Konu Başlığı: Yemin bahsi
Gönderen: ღAşkullahღ üzerinde 10 Ocak 2011, 18:09:33
YEMİN BAHSİ



4005- el-Eş'as bin Kays radiyallahu anh'-dan:

Benimle bir adamın arasında bir kuyu hu­susunda bir anlaşmazlık vardı. Peygamber sallallahu aleyhi ve sellem'e davamızı ilettik. Şöyle buyurdu:

"Sen ya iki şahit göstereceksin, ya da o yemin edecektir!"

"Şu halde adam aldırmaz, yemin eder" de­dim. Şöyle buyurdu:

"Her kim bir müslüman kişinin malını ken­dine geçirmek için yalan yere yemin ederse, Allah'a, gazabına müstahak olmuş olarak ka­vuşur." Bunun üzerine şu âyet nazil oldu: "(İn-nellezîne yeşterûne bi-ahdillahi ve eymânihim semenen kalîlen.-) Allah'in ahdini ve yeminle­rini az bir değere değiştirenlerin, işte onların âhirette bir nasipleri yoktur. "(Âl-i İmrân 77)


[Buhârî, Müslim, Ebû Dâvud ve Tirmizî uzun bir metinle.][1]

 

4006- el-Eş'as bin Kays radiyallahu anh'-dan:

"Kinde'den bir adamla Hadremevt'ten bir adam, Allah Resulü sallallahu aleyhi ve sel-lem'in katında bir arazi hakkında dava gördü­ler. Hadremî olan dedi ki:

«Ey Allah'ın Resulü! Bu adamın babası benim yerimi gasbetti. O yer hâlâ elindedir.»

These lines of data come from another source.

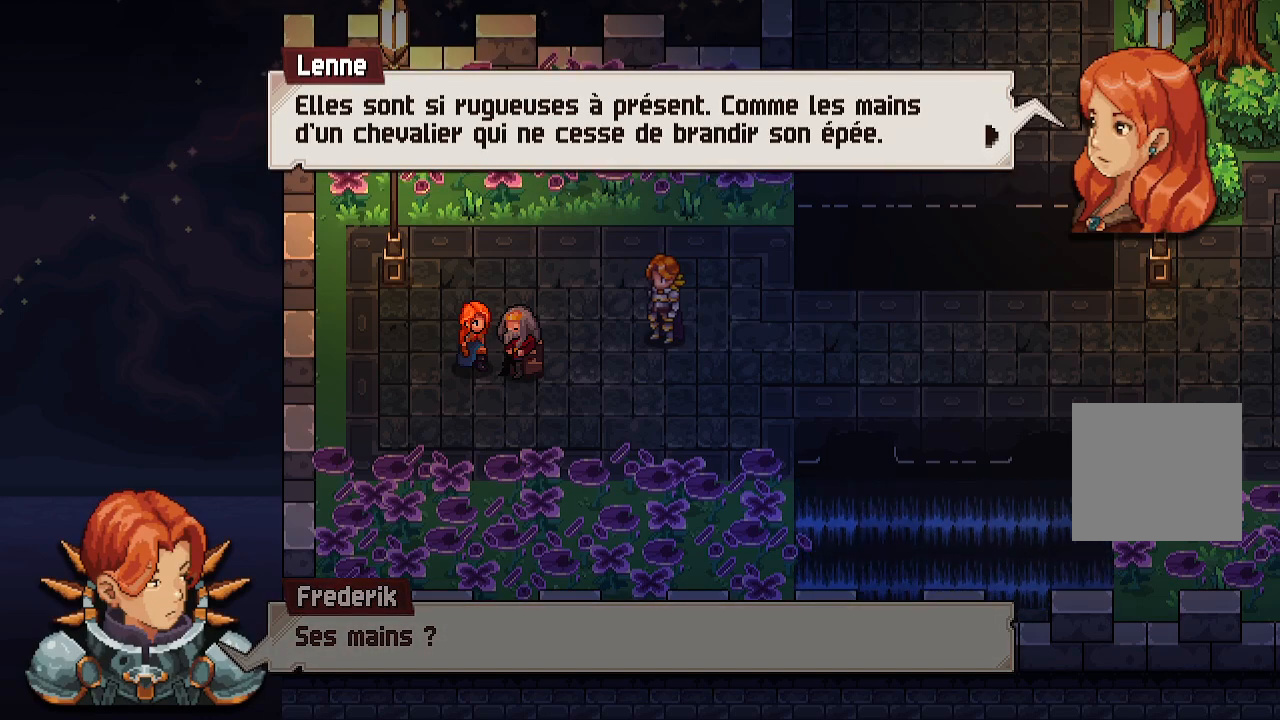
{"buttons": [], "left_stick": "center", "right_stick": "center", "events": []}
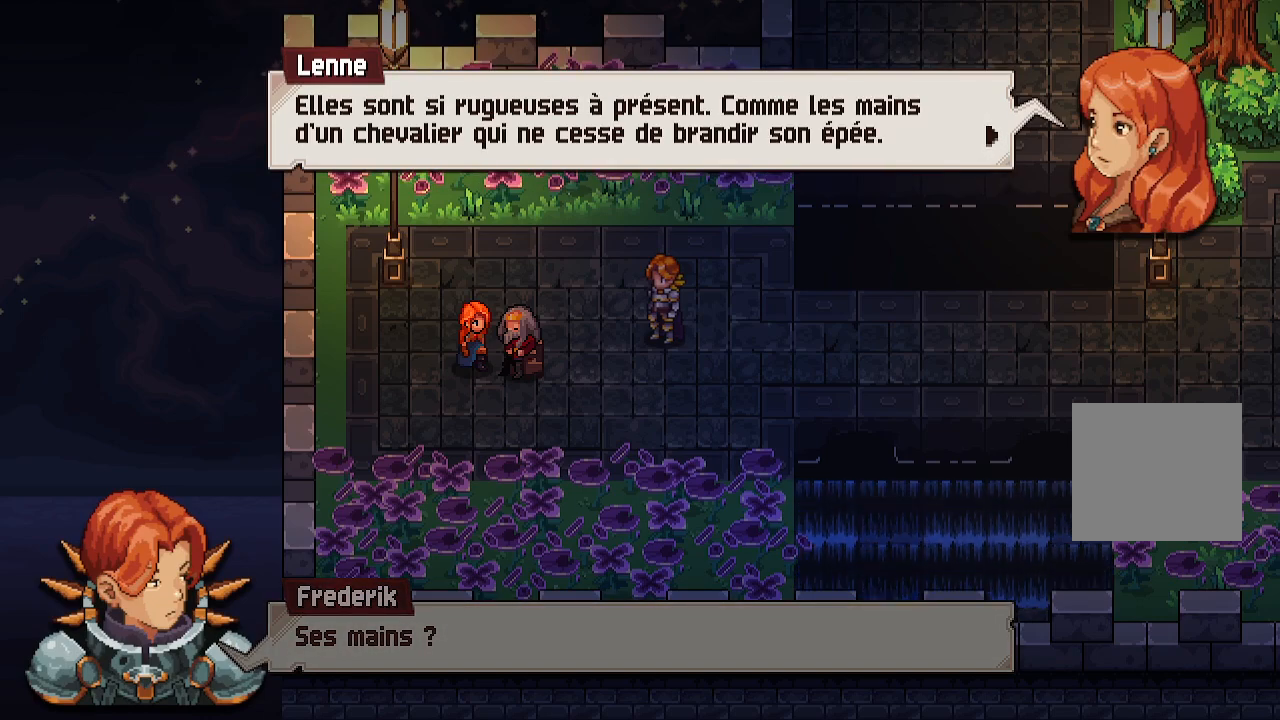
{"buttons": [], "left_stick": "center", "right_stick": "center", "events": []}
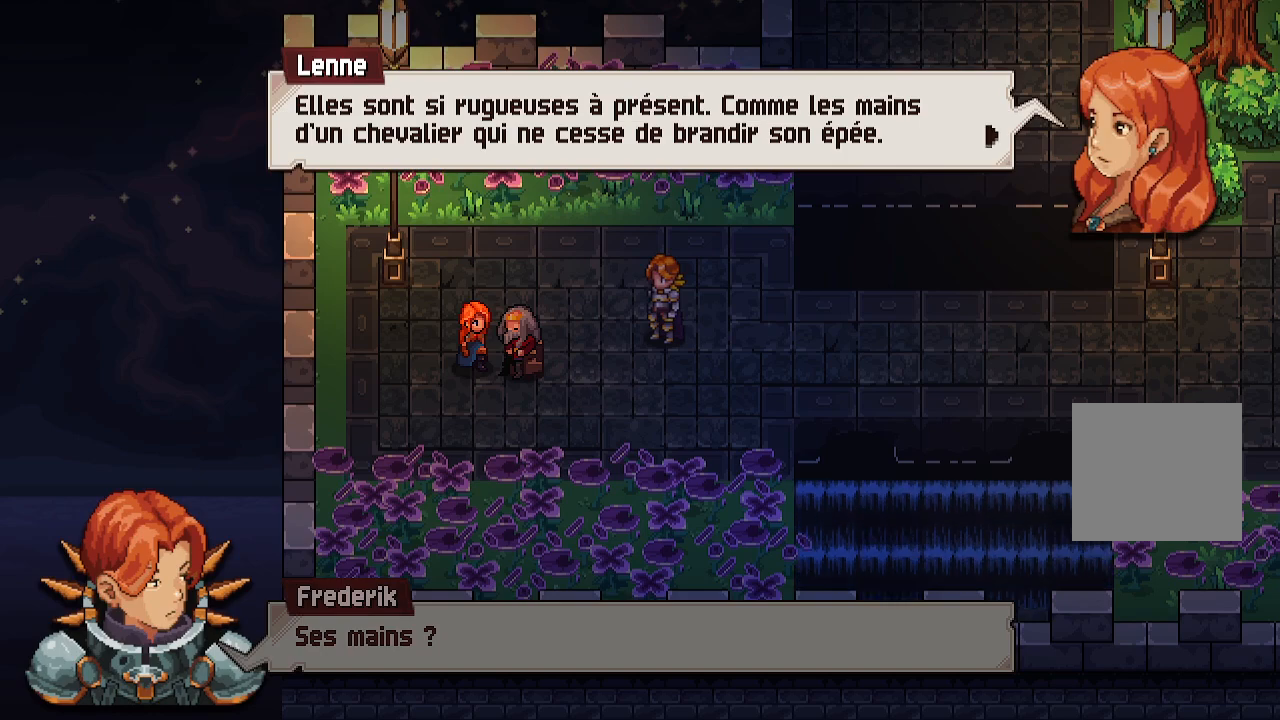
{"buttons": [], "left_stick": "center", "right_stick": "center", "events": []}
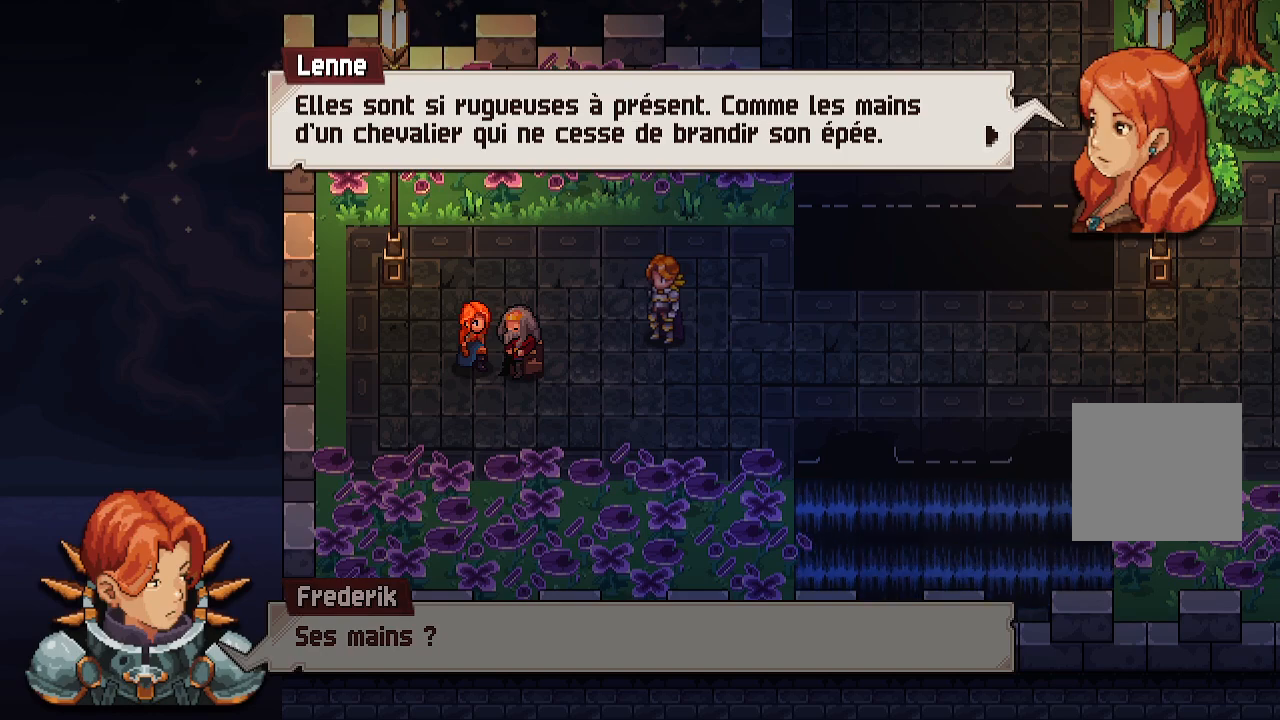
{"buttons": ["A"], "left_stick": "center", "right_stick": "center", "events": [[83, "A", "down"], [233, "A", "up"], [417, "A", "down"]]}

«Şahidin var mıdır?» diye sorunca,

«Hayır! Ama ona yemin verdir! Allah bi­liyor ki, orası benim yerimdir, benden onu ba­bası gasp etmiştir» dedi. Bunun üzerine Kin-dî yemine hazırlanınca, Peygamber sallallahu aleyhi ve sellem şöyle buyurdu:

«Her kim yalan yere yemin ederek birinin malını alırsa, Allah'a mutlaka bir yeri kesik olarak kavuşur.» Bunun üzerine Kindî:

«Arazi, onundur» dedi." [Ebû Dâvud][2]

 

4007- İyâs bin Sa'lebe Ebu Ümame radi­yallahu anh'dan:

(Allah Resulü sallallahu aleyhi ve sellem buyurdu:)

"Her kim yemin etmek suretiyle müslü­man kişinin hakkını alırsa, Allah ona cenneti haram, ateşi de vacip kılar."

"Az bir şey dahi olsa da mı?" dediler. "Misvak ağacından bir dal bile olsa" buyur­du. [Müslim, Muvatta' ve Nesâî.][3]

 

4008- İbn Abbâs radiyallahu anh'dan: "Peygamber sallallahu aleyhi ve sellem, bir adama —yani davacıya— yemin ettirerek:

«Onun sende hiç malı olmadığına dair, kendinden başka hiçbir ilah olmayan Allah'a yemin et!» buyurdu." [Ebû Dâvud][4]

 

4009- İbn Ömer radiyallahu anh'dan: "Allah Resulü sallallahu aleyhi ve sellem'in yaptığı yeminlerin çoğunluğu şöyle idi: «(Lâ ve Mukallibe' l-Kulûb (-Hayır, kalp­leri çeviren zâta yemin olsun!)»" [Müslim hariç, Altı hadis imamı.][5]

 

4010- Ebû Saîd radiyallahu anh'dan: "Peygamber sallallahu aleyhi ve sellem yeminde mübalâğalı olduğu zaman, şöyle derdi:

«Hayır, Ebu' l-Kâsım' in canı elinde olana yemin ederim!»[6]

 

4011- Ebû Saîd radiyallahu anh'dan: "Allah Resulü sallallahu aleyhi ve sellem yemin ettiği zaman şöyle derdi:

«Hayır, Allah'tan bağışlanmamı dile­rim»." [İkisi de Ebû Davud'a aittir.][7]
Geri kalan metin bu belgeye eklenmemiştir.